(CNN) -

More than 11 years after the start of the war in Afghanistan, there is some cause to celebrate and some reason to worry. But more than anything, maybe, there are questions.

Those questions were on display Friday as Presidents Barack Obama and Hamid Karzai met in Washington to discuss the future of Afghanistan and the United States' role there.

Some celebration is justified. Osama bin Laden is dead. Al Qaeda in Afghanistan is gasping for air. Before the United States invaded in 2001, the Taliban forbade women to even come out of their homes. Now women have more freedom -- more than 2 million girls are going to school. More than 300,000 Afghan children who live in the country are on Facebook.

But it's not all good news. Military and civilian deaths continue.

Contributing on the military side is the phenomenon dubbed "green-on-blue" or "insider" attacks. Of the more than 2,000 American deaths since the 2001 invasion, an increasing number have come at the hands of the Afghans they trusted and trained.

It's worse for Afghans. Afghan National Security Forces are victims of a greater number of these insider attacks, a Department of Defense spokesman told CNN Friday.

And consider some of the events of 2012: The year began with a video showing Marines urinating on dead Afghans. Published photos showed U.S. troops posing with corpses and U.S. soldiers burned Qurans at Bagram Air Force Base, apparently an act committed out of ignorance that it offended Islam. Protests ensued.

Then there's U.S. Army Staff Sgt. Robert Bales, accused of rampaging through an Afghan village, murdering 17 Afghan civilians, including women and children.
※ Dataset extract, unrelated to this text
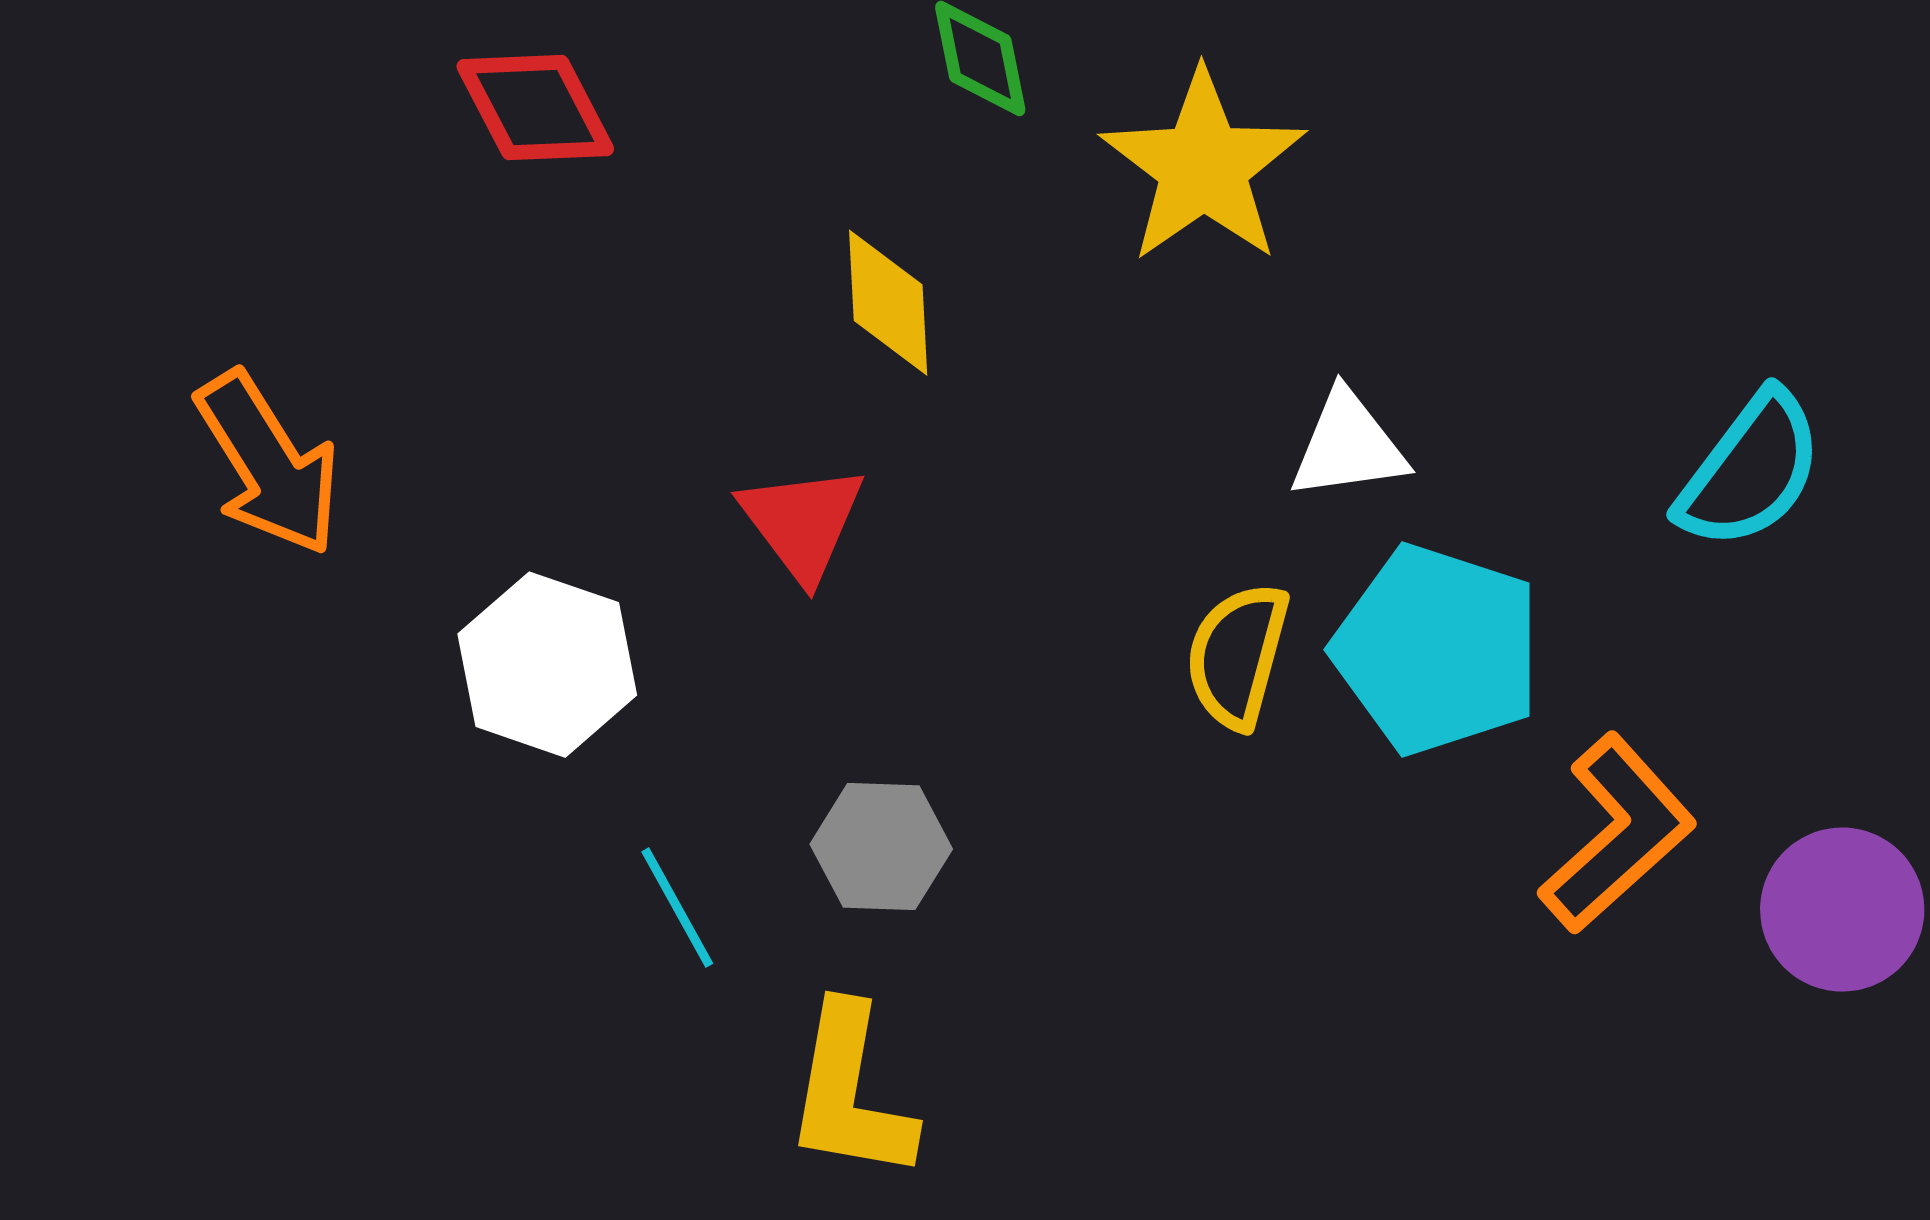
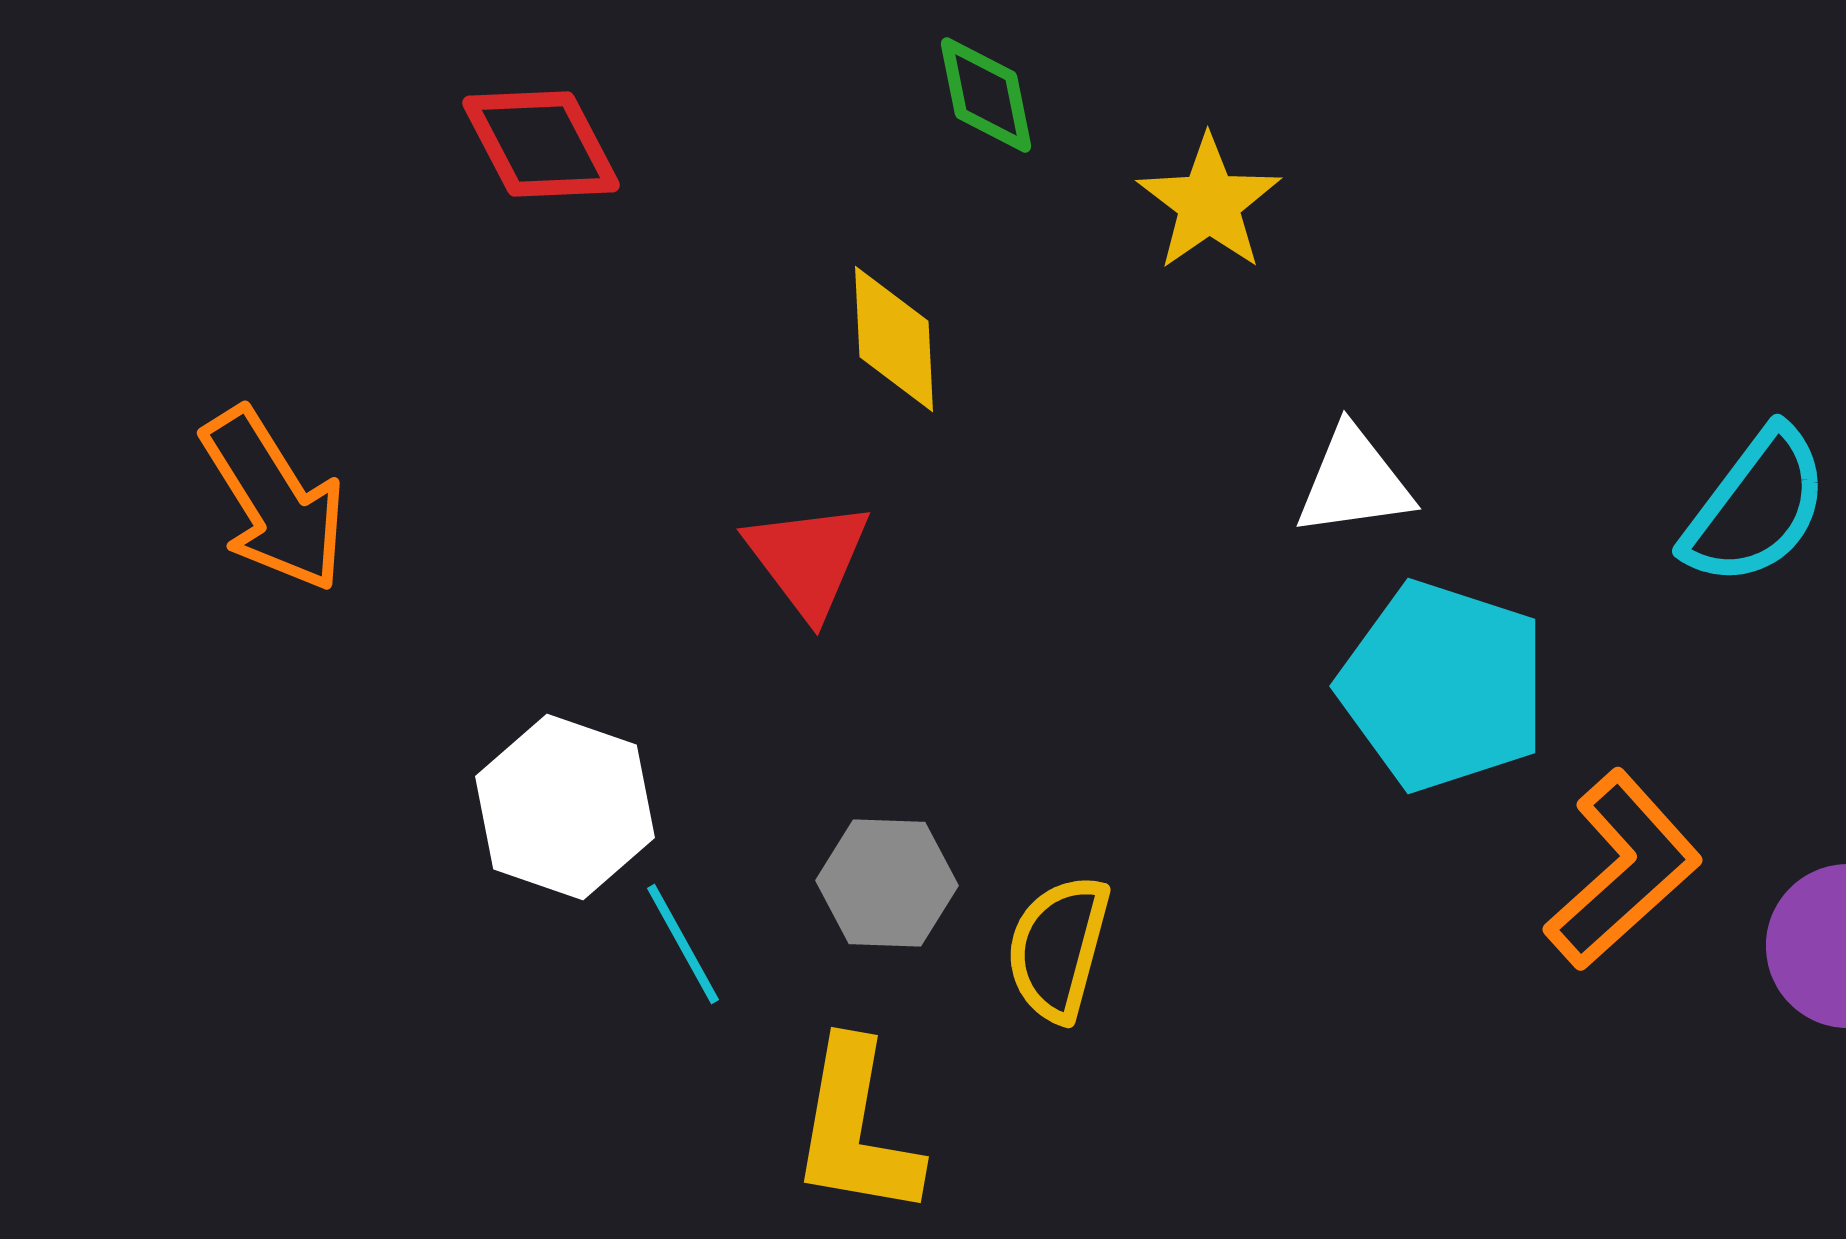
yellow star: (1203, 167) -> (1209, 203), size x0.7
yellow semicircle: (1237, 656) -> (1058, 948), moved
white hexagon: (547, 665) -> (565, 807), moved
On Friday, the two presidents agreed to accelerate the military transition in Afghanistan. Afghan forces will take the lead in combat missions throughout the country starting in spring, instead of midyear as was previously expected.

Even though Obama and Karzai agreed on some issues, others remain.

Who's in control?

First, Karzai isn't eligible to run for reelection in 2014. Because the country has a constitution and a working government, it's likely that at least some of the points he and Obama agree to could be carried out when he's out of power. But no one can say for sure, analysts note.

So far, who would run for president after Karzai is unclear, though some intriguing names have been bandied around.

On the ground, U.S. officials have said anywhere between zero to 9,000 U.S. forces could remain in Afghanistan past 2014.

Not only will they perhaps have to operate in the tense green-on-blue environment, U.S. trainers who are teaching Afghan military enlistees how to fight say they are under enormous pressure to meet numbers at the sacrifice of quality, experts say.

Gayle Lemmon, an American journalist who has spent years off and on in Afghanistan, most recently in December 2011, said a U.S. contractor who is training Afghan recruits complained to her that he doesn't have to thoroughly do his job.

"There has been a huge amount of pressure to put as many bodies in Afghani uniform as possible to meet 2013 deadlines," she said. "He thought he had OK people but he didn't have time to pick out who was best and train the ones who needed extra help."

The "overwhelming majority" of them are coming from "ordinary Afghans signing up for the military," experienced war correspondent Dexter Filkins has reported.

What's the tab?

This week, Karzai gave the Pentagon a wish list of hardware such as drones and helicopters that he said would help him continue to fight terrorists.